My mind began to drift and I remembered that my fathers birthday was on Halloween, which was yesterday. I wondered if my three children knew this and if they did would remember it? I remembered all the things I had learned from my father.
He always told me to get the work done first and then go out and play. He never liked being in debt, and told me it was best to pay for everything up front. He made car deal after car deal with a handshake. I use to hang out at his office in the building where he made good deals selling Chrysler cars and International trucks. His handshake was his word and his reputation of honesty followed every handshake. I learned you do what you say you will do. When folks got stranded with car trouble on the Ohio Turnpike and ended up at my fathers garage, he sent them on their way in one of his cars and a handshake that would hold their deal, until they would return on their way home to leave his car and pick up there car. Your reputation was a big part of who you were, and brought many people to my father to buy a car.
He took me hunting with my BB gun and our old fox terrier dog Gus. Now, Gus was a great hunter until the first shot was fired. He then, on his own volition returned to the truck and was still shaking when we got there. We hunted in the woods and cornfields of my dads customers and my mothers relatives near the small town in Northern, Ohio. We also picked our share of wild sponge mushrooms mom would wash shaking out the small insects that hid in the sponge part and then dust them in flour and fry them in butter. I usually ate so many I got sick. Some things we never learn.
My dad also let me drive brand new Chrysler cars home from Detroit, Michigan on
Telegraph road. This road was a three lane, cars going in both directions used the middle lane to pass. You guess it, head on collisions just waiting to happen. This was pretty exciting stuff for a fifteen year old, and it made me happy to think my dad trusted me so much. He taught me how to drive. And, by the way, I wasn't sixteen yet and did not have a drivers license. So, this was the reason I always wanted to go to Detroit to pick up new cars. If by chance they had an extra car for dad, I got to drive it home. It scared me alittle each time because of Telegraph road but, not enough to make me stop wanting to do it. We also got to stop at a big city restaurant for lunch. Wow!

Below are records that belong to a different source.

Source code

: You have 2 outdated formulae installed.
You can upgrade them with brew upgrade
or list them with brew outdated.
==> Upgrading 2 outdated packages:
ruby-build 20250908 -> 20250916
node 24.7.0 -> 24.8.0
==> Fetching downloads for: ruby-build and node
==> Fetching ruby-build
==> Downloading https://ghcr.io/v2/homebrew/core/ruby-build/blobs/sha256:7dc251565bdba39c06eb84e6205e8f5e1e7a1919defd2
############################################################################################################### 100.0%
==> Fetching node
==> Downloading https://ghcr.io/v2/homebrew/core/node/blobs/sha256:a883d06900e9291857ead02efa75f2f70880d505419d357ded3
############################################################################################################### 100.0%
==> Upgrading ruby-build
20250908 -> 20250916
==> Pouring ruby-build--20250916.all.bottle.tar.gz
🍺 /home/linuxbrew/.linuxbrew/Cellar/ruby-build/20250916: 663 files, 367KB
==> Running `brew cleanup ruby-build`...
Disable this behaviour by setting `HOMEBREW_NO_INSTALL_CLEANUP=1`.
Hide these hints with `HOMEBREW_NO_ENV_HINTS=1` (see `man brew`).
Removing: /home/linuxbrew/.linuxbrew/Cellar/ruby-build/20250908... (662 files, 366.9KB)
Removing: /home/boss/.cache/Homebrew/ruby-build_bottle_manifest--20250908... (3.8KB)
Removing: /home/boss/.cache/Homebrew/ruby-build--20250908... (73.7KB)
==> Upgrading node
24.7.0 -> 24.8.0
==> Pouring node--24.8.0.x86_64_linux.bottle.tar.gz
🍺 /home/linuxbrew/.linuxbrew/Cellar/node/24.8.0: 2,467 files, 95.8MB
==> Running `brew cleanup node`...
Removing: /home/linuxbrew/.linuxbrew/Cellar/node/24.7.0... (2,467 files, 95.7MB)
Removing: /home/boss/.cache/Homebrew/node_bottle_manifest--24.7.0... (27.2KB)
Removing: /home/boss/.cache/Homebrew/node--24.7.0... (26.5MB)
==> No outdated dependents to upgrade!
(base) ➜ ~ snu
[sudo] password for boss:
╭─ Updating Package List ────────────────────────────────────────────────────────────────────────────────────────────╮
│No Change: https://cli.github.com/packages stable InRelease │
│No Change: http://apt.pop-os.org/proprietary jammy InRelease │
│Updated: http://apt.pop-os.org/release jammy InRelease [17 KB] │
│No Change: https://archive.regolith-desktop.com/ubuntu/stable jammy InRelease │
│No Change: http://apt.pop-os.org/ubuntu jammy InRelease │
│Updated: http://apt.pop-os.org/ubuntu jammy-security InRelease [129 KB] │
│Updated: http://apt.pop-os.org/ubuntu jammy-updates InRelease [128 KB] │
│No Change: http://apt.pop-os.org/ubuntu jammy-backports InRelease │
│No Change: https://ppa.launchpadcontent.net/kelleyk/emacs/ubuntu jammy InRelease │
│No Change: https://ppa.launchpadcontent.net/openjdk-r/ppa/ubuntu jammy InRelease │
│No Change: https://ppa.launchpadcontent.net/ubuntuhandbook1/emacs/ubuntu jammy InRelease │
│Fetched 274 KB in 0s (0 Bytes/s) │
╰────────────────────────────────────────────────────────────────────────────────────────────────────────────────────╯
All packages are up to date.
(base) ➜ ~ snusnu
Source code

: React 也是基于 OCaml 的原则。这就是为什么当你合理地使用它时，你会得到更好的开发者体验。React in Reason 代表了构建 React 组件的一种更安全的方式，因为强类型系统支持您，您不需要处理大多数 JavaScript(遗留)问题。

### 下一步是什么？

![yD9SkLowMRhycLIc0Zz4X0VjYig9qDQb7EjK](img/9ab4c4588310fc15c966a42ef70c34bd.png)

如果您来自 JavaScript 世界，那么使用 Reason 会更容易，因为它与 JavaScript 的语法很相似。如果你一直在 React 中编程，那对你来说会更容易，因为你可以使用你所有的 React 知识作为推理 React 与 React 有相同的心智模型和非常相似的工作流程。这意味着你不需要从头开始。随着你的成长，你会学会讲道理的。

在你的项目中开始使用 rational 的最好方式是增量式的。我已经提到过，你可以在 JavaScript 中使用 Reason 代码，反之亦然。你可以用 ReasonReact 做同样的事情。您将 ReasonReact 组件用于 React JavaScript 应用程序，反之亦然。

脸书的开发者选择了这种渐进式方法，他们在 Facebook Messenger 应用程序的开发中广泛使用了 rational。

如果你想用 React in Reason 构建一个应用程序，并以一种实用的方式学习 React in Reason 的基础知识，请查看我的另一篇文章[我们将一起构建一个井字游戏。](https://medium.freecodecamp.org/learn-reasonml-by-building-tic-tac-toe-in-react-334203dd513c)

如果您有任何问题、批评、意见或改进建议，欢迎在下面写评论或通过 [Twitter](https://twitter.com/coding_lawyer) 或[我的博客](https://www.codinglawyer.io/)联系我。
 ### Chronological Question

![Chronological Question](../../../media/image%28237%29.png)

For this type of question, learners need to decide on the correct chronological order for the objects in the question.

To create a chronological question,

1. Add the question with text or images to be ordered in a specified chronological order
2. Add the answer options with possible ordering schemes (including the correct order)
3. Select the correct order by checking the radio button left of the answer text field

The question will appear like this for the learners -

My moms folks, Grandpa and Grandma Spengler had died so young I never knew them. I only knew Grandma Spengler had 12 children at home, nine of whom survived. They had a big farm in Ohio, and Grandpa died young of a heart attack. We would visit dads parents, my Grandpa and Grandma Hall most every Sunday afternoon in the small, Ohio farmimg town where they lived. My mom counted the distance from where we lived to their house by how many fingers we had yet to go. Janice and Nedra and I would constantly ask her, "How many fingers yet mom?" I remember the rain on the metal roof of their farm house, the apple orchard and the beautiful shrubs Grandpa trimmed in the cemetary just down the road from their house. My two sisters and I loved to go on those visits, it was fun.
When my dad was still young his lingering heart problem caught him one day after work. He went out in their backyard and laid down in the hammock, as he did so often. Mom found him there when he did not respond to her call. I felt fortunate to have seen him the day before, having gone back home for a few days to look after mom.
So, you see, remembering as the morning drifts by out on the cabin porch we are mindful how lucky we are to have memories like these that hang around us through the years like ghosts in the night. As much as I want to stay out on the porch, I want to get to the computer and write as much as I can for my children and grand children. So, they can know that from the farms in Switzerland, to the farms and towns in Ohio their legacy is of fine, honest, hard working, independent people. People who took care of themselves and others. People who were not afraid to make sacrifices for what they believed. Their blood flows through our veins and will hopefully influence all of us as well as Kody, my grandson and his coming brother or sister. I am sure as I write this, my mom and dad will read it and be as pleased as I am by these memories. Our lives are like rivers whose end we never see.